----- Record excerpts
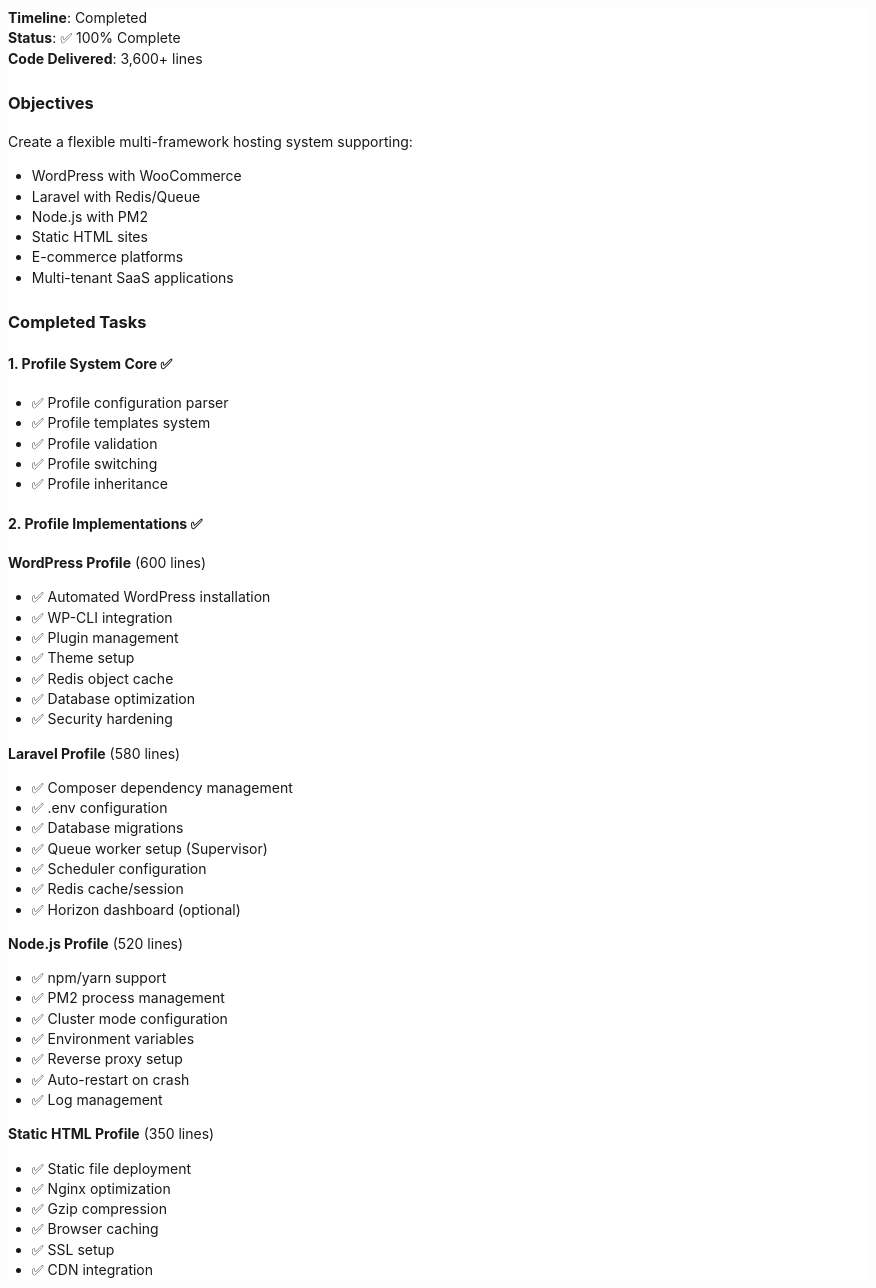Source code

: **Timeline**: Completed  
**Status**: ✅ 100% Complete  
**Code Delivered**: 3,600+ lines

### Objectives

Create a flexible multi-framework hosting system supporting:
- WordPress with WooCommerce
- Laravel with Redis/Queue
- Node.js with PM2
- Static HTML sites
- E-commerce platforms
- Multi-tenant SaaS applications

### Completed Tasks

#### 1. Profile System Core ✅
- ✅ Profile configuration parser
- ✅ Profile templates system
- ✅ Profile validation
- ✅ Profile switching
- ✅ Profile inheritance

#### 2. Profile Implementations ✅

**WordPress Profile** (600 lines)
- ✅ Automated WordPress installation
- ✅ WP-CLI integration
- ✅ Plugin management
- ✅ Theme setup
- ✅ Redis object cache
- ✅ Database optimization
- ✅ Security hardening

**Laravel Profile** (580 lines)
- ✅ Composer dependency management
- ✅ .env configuration
- ✅ Database migrations
- ✅ Queue worker setup (Supervisor)
- ✅ Scheduler configuration
- ✅ Redis cache/session
- ✅ Horizon dashboard (optional)

**Node.js Profile** (520 lines)
- ✅ npm/yarn support
- ✅ PM2 process management
- ✅ Cluster mode configuration
- ✅ Environment variables
- ✅ Reverse proxy setup
- ✅ Auto-restart on crash
- ✅ Log management

**Static HTML Profile** (350 lines)
- ✅ Static file deployment
- ✅ Nginx optimization
- ✅ Gzip compression
- ✅ Browser caching
- ✅ SSL setup
- ✅ CDN integration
----------
_Instructions to follow_
Reproduce every line of the entries above word for word, leaving out the picture.

_Reply_
Source code

: **Timeline**: Completed  
**Status**: ✅ 100% Complete  
**Code Delivered**: 3,600+ lines

### Objectives

Create a flexible multi-framework hosting system supporting:
- WordPress with WooCommerce
- Laravel with Redis/Queue
- Node.js with PM2
- Static HTML sites
- E-commerce platforms
- Multi-tenant SaaS applications

### Completed Tasks

#### 1. Profile System Core ✅
- ✅ Profile configuration parser
- ✅ Profile templates system
- ✅ Profile validation
- ✅ Profile switching
- ✅ Profile inheritance

#### 2. Profile Implementations ✅

**WordPress Profile** (600 lines)
- ✅ Automated WordPress installation
- ✅ WP-CLI integration
- ✅ Plugin management
- ✅ Theme setup
- ✅ Redis object cache
- ✅ Database optimization
- ✅ Security hardening

**Laravel Profile** (580 lines)
- ✅ Composer dependency management
- ✅ .env configuration
- ✅ Database migrations
- ✅ Queue worker setup (Supervisor)
- ✅ Scheduler configuration
- ✅ Redis cache/session
- ✅ Horizon dashboard (optional)

**Node.js Profile** (520 lines)
- ✅ npm/yarn support
- ✅ PM2 process management
- ✅ Cluster mode configuration
- ✅ Environment variables
- ✅ Reverse proxy setup
- ✅ Auto-restart on crash
- ✅ Log management

**Static HTML Profile** (350 lines)
- ✅ Static file deployment
- ✅ Nginx optimization
- ✅ Gzip compression
- ✅ Browser caching
- ✅ SSL setup
- ✅ CDN integration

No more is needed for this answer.